Responsable : Dominique Lafon

La production théâtrale de Voltaire ne compte pas moins de cinquante-deux-pièces, alors que Corneille nous en a laissé à peine trente-trois et Racine douze. Si certaines de ces pièces eurent un retentissement considérable au XVIIIe siècle, elles sont aujourd’hui presque complètement oubliées, sinon jugées, sans autre forme d’examen, comme la partie négligeable, parce que périssable, d’une oeuvre par ailleurs éternelle. Cet indulgent mépris se traduit dans la part infime qu’accordent au théâtre les bibliographies recensant les ouvrages critiques consacrés à Voltaire. Ces études ne s’attachant, en général, qu’à l’examen thématique d’une ou de quelques pièces, l’analyse dramaturgique exhaustive du corpus théâtral voltairien reste à faire.

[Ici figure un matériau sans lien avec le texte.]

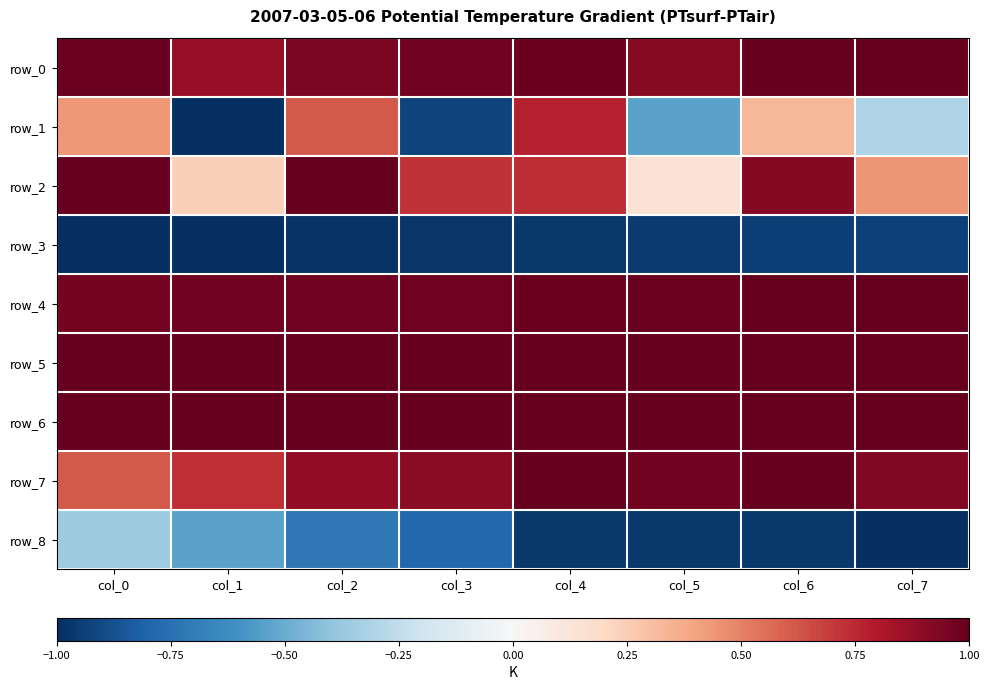

What value does the row_5 series have at col_6?

1.0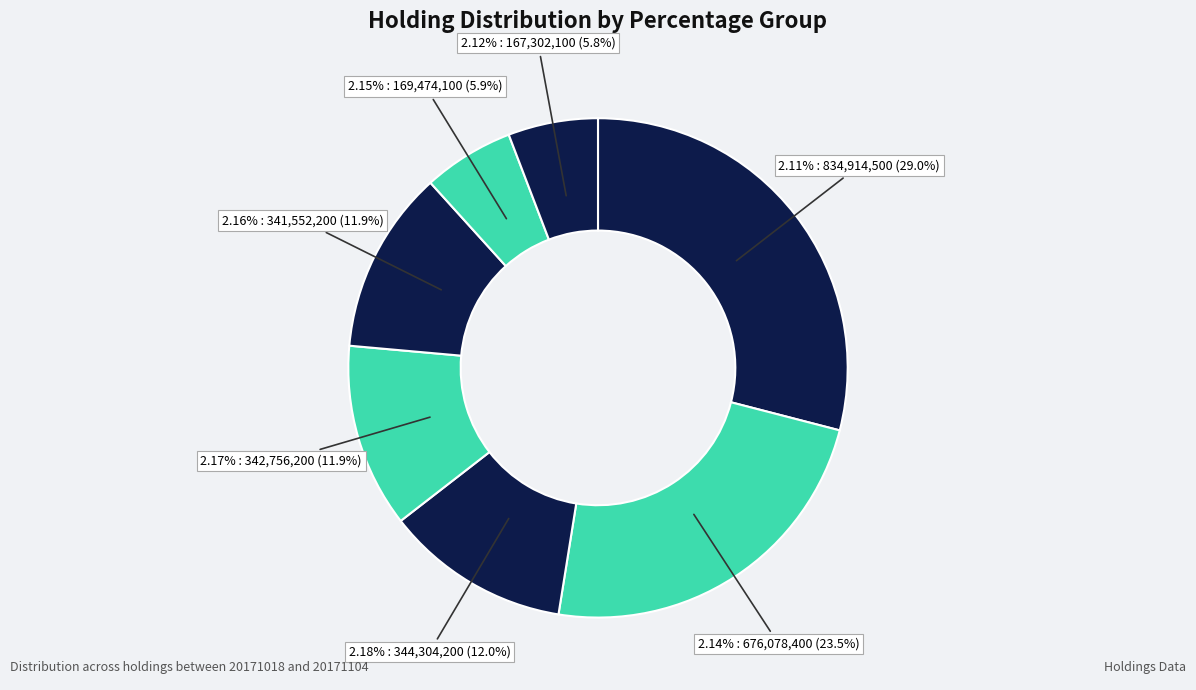

Is 20171103 the majority of the pie?

No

La première étape de cette analyse consiste en l’établissement d’un relevé systématique des composantes formelles de toutes les pièces sur le modèle du Dictionnaire analytique des oeuvres théâtrales du XVIIe colligé par Marc Vuillermoz. Ce relevé constituera la matière d’un dictionnaire analytique du théâtre de Voltaire.

Le théâtre de Voltaire se situe à la jonction de deux esthétiques dramaturgiques; classique attardé, ses plus grands succès lui sont inspirés par la thématique tragique. Tel oedipe qui fut joué quarante-cinq fois consécutives devant un public enthousiaste. De plus, toute une partie de son oeuvre fait l’éloge du classicisme : de ses Commentaires sur Corneille au Siècle de Louis XIV. Néanmoins il innove, tente de renouveler le genre tragique par des «effets», des coups de théâtre qui font de lui une sorte de précurseur, maladroit sans doute, d’une théâtralité plus spectaculaire qui annonce les rebondissements pathétiques du mélodrame bourgeois de la fin du siècle. Ce sont les modalités de cette transition que formalisera cette recension, puis plus largement une analyse approfondie qui fera l’objet d’une étude ultérieure.